Page images and extracted text
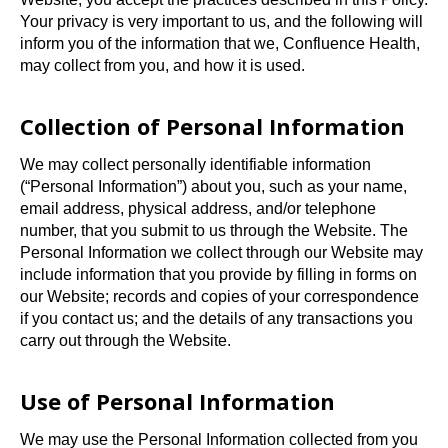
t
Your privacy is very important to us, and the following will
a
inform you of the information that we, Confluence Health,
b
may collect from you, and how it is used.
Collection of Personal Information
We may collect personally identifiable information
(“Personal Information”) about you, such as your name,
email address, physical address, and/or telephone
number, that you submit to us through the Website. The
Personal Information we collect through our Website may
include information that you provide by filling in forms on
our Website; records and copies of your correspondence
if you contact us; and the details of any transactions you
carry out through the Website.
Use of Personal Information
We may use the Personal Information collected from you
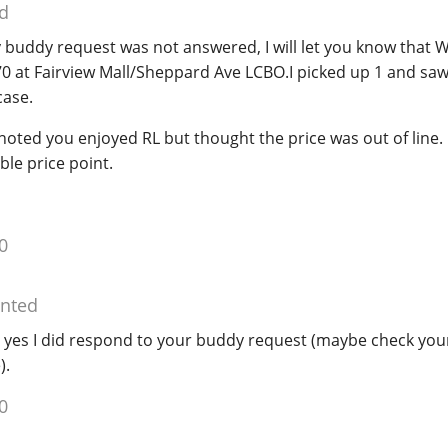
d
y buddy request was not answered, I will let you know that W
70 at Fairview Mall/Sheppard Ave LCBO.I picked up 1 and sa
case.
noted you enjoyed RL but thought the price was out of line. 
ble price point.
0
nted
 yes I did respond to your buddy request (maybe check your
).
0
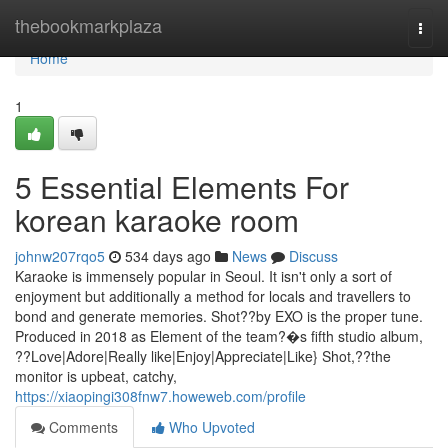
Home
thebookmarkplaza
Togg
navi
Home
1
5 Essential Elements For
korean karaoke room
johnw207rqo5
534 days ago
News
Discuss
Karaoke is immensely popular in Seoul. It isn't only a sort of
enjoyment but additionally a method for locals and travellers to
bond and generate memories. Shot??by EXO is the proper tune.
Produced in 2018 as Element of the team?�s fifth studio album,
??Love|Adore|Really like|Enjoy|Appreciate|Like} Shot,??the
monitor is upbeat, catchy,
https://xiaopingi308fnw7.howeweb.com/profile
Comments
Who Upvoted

### About this exercise
Output every record above exactly, leaving out the pictures.

### Written reply
t
Your privacy is very important to us, and the following will
a
inform you of the information that we, Confluence Health,
b
may collect from you, and how it is used.
Collection of Personal Information
We may collect personally identifiable information
(“Personal Information”) about you, such as your name,
email address, physical address, and/or telephone
number, that you submit to us through the Website. The
Personal Information we collect through our Website may
include information that you provide by filling in forms on
our Website; records and copies of your correspondence
if you contact us; and the details of any transactions you
carry out through the Website.
Use of Personal Information
We may use the Personal Information collected from you
d
y buddy request was not answered, I will let you know that W
70 at Fairview Mall/Sheppard Ave LCBO.I picked up 1 and sa
case.
noted you enjoyed RL but thought the price was out of line. 
ble price point.
0
nted
 yes I did respond to your buddy request (maybe check your
).
0
Home
thebookmarkplaza
Togg
navi
Home
1
5 Essential Elements For
korean karaoke room
johnw207rqo5
534 days ago
News
Discuss
Karaoke is immensely popular in Seoul. It isn't only a sort of
enjoyment but additionally a method for locals and travellers to
bond and generate memories. Shot??by EXO is the proper tune.
Produced in 2018 as Element of the team?�s fifth studio album,
??Love|Adore|Really like|Enjoy|Appreciate|Like} Shot,??the
monitor is upbeat, catchy,
https://xiaopingi308fnw7.howeweb.com/profile
Comments
Who Upvoted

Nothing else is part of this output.